Thursday, September 12, 2019

Scans Today #1

Today, I will have my first testing to see how the chemotherapy is working. We won't know the results until Tuesday of next week (9/17).  I just put this on here so that no one is waiting to read the results on the blog until then.

I have "Genetic counseling" at 11am (Mountain Time). This involves a blood test and will go over three major factors:

  • inherited risks (which don't really apply to me since I already have it, but will help family members know) 
  • diagnostic and treatment options (what treatments might be open to me in the future if I need them)
  • prevention of future cancers if I have a predisposition. 
I'm honestly not hoping for much from the genetic counseling since we have a lot of information just from my biopsy report. But it will be nice to know if the counselor has some new information or options for me. 

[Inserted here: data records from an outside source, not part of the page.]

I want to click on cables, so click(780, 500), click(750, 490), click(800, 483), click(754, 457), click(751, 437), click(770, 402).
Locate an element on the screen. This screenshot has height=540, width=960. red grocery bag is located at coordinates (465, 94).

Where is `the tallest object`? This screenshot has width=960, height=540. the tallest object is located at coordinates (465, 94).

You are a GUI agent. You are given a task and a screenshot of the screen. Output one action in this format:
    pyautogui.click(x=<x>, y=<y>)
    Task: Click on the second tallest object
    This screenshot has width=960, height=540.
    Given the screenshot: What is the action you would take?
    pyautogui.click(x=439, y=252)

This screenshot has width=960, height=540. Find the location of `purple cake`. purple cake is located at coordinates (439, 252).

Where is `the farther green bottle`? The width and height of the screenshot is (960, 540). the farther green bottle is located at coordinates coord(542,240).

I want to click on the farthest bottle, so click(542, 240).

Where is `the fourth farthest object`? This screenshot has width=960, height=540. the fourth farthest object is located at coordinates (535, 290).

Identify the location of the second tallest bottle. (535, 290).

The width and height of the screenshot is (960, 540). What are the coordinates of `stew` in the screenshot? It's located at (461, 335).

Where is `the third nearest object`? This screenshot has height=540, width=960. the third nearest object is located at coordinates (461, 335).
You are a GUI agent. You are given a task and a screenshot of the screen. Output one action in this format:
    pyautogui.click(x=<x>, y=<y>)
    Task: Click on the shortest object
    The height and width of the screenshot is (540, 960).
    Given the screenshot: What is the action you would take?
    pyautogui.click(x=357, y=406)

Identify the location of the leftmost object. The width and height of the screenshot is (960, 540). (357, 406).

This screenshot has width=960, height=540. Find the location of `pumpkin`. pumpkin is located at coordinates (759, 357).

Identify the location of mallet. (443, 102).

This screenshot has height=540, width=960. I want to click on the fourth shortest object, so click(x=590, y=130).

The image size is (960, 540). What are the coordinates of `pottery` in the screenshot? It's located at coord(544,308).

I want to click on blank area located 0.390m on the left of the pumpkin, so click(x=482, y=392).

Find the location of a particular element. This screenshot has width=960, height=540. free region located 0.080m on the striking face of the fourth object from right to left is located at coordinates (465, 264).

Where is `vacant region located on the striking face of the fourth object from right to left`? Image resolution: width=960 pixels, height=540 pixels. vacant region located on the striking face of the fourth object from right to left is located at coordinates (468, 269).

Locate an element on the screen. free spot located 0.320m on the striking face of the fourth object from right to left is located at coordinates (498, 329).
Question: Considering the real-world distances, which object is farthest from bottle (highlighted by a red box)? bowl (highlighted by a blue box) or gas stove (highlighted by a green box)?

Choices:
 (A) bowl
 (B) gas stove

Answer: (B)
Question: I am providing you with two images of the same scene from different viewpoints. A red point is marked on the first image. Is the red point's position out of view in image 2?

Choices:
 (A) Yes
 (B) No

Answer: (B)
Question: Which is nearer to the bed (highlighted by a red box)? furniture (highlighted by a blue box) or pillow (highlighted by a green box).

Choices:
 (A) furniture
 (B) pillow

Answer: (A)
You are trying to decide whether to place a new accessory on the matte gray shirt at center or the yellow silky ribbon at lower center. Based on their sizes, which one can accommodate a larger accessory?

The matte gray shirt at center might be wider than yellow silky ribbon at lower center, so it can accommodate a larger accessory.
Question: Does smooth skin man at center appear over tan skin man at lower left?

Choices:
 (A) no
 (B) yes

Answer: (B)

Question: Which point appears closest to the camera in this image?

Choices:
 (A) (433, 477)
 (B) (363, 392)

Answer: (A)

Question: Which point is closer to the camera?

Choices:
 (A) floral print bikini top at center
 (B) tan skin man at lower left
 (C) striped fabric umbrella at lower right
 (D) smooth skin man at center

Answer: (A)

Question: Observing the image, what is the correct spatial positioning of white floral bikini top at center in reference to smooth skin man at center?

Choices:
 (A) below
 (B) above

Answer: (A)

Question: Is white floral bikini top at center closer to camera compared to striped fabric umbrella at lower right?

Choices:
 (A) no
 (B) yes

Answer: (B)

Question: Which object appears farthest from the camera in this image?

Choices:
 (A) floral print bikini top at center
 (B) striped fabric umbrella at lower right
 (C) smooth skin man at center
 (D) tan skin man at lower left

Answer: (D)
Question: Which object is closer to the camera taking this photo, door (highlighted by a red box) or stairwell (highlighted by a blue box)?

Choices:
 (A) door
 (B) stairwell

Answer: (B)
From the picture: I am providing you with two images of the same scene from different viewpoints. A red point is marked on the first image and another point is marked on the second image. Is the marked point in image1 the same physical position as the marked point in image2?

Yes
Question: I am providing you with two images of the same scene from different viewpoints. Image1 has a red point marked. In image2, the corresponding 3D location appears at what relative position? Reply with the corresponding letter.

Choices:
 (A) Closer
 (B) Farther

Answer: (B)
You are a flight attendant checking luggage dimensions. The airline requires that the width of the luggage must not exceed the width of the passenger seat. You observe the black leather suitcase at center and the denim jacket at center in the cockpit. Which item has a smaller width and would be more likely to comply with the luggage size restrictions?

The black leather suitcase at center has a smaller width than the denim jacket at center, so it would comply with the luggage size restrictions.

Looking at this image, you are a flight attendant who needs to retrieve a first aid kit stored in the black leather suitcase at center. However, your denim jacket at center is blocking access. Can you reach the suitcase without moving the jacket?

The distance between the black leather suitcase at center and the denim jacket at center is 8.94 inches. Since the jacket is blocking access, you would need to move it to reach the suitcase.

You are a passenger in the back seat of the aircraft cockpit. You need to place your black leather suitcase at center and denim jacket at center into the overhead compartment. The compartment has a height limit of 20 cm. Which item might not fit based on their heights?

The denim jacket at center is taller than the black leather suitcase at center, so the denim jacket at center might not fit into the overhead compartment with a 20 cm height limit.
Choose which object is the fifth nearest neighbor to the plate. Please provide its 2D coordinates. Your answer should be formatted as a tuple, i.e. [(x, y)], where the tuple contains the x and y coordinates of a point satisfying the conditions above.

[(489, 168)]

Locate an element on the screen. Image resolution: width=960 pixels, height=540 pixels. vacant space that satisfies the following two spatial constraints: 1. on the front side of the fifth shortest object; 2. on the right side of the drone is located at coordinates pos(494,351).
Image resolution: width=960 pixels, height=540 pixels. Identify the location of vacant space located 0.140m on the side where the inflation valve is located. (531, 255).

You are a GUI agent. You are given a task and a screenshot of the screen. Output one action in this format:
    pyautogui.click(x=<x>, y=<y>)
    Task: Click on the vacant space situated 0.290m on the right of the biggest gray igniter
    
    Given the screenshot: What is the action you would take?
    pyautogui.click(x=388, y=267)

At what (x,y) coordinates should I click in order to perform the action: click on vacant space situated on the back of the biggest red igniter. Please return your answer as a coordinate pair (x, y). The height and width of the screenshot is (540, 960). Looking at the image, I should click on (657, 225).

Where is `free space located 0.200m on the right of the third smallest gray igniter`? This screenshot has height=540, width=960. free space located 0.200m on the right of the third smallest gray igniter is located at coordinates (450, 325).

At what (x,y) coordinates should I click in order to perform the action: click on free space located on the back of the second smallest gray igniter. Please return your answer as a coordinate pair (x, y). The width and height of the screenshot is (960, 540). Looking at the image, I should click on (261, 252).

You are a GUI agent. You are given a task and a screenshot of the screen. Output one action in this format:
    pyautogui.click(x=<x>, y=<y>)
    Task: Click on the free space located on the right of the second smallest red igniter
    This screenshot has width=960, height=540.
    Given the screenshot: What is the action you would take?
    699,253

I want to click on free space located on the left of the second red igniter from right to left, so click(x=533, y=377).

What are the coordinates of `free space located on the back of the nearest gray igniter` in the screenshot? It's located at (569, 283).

My PET SCAN is at 1:00pm (Mountain). They are much more modern than the movie/TV show PET scans seem to be. Basically, the technician will inject glucose into my port (much easier than a vein) and the radioactive dye will race through my body. Then, I am put through a machine that looks like this: 

and it's not really claustrophobia-inducing (like they used to be). I basically closed my eyes and said the Rosary last time and it was over (about 20 minutes). My entire body will be scanned and there will be an image similar to this (this is not me, it's from the internet): 

In the PET scan results above, the person probably has lung or throat cancer. In my past scans, my liver has two little spots and my tumor is in my rectum (so lower than these). I also had enlarged lymph nodes, my hip lit up and I had some "wait and see" places. Welcome back to Bio 101!! Often, things like infections or injuries will light up as well, so there is a little bit of investigating that needs to go into reading a PET scan. Best result is nothing lighting up. If they can't find anything, then the chemo is working amazingly well. But, any shrinking of previous spots is good too...

All I can say is that I'm totally at peace about it. I think God is protecting my mind and heart because I am authentically OK. I am not sure how Shawn is...except that he's VERY hopeful. D is staying home from school today because he's actually taking it the hardest. You can imagine how sensitive teen boys are about their moms; and he woke up pretty nervous for me. He could use some prayers today, I think. Thank you in advance. C and H are brilliantly clueless and off to school in a rush, and that bit of normalcy calms and strengthens me. 

And I woke up to this reading sent from Betsy (which was in the Magnificat prayer book today): 


Everyone reading this blog, my sweet husband, Betsy, my mom and dad, our neighbors, the friends and family sending texts and love, all of our meal train servants, our St Mary community, all of the priests and religious praying (Fr Nathan! Sr Megan!! The DCJM), St Mother Teresa, St Alphonsus Liguori, St Maria Faustina, Julia Greeley, Bl Frassati, Bridgie Sullivan...my cloud of witnesses is great and more than a blessing that helps us to "hold firm and take heart." I'll be sure to update if we hear anything. 

Jesus, I surrender everything to you, take care of everything. 

1 comment:

  1. Hello Bridgette! Just know that I am still praying for you from Calgary. And an extra prayer for Daniel. May Mother Mary continue to wrap her loving arms around you!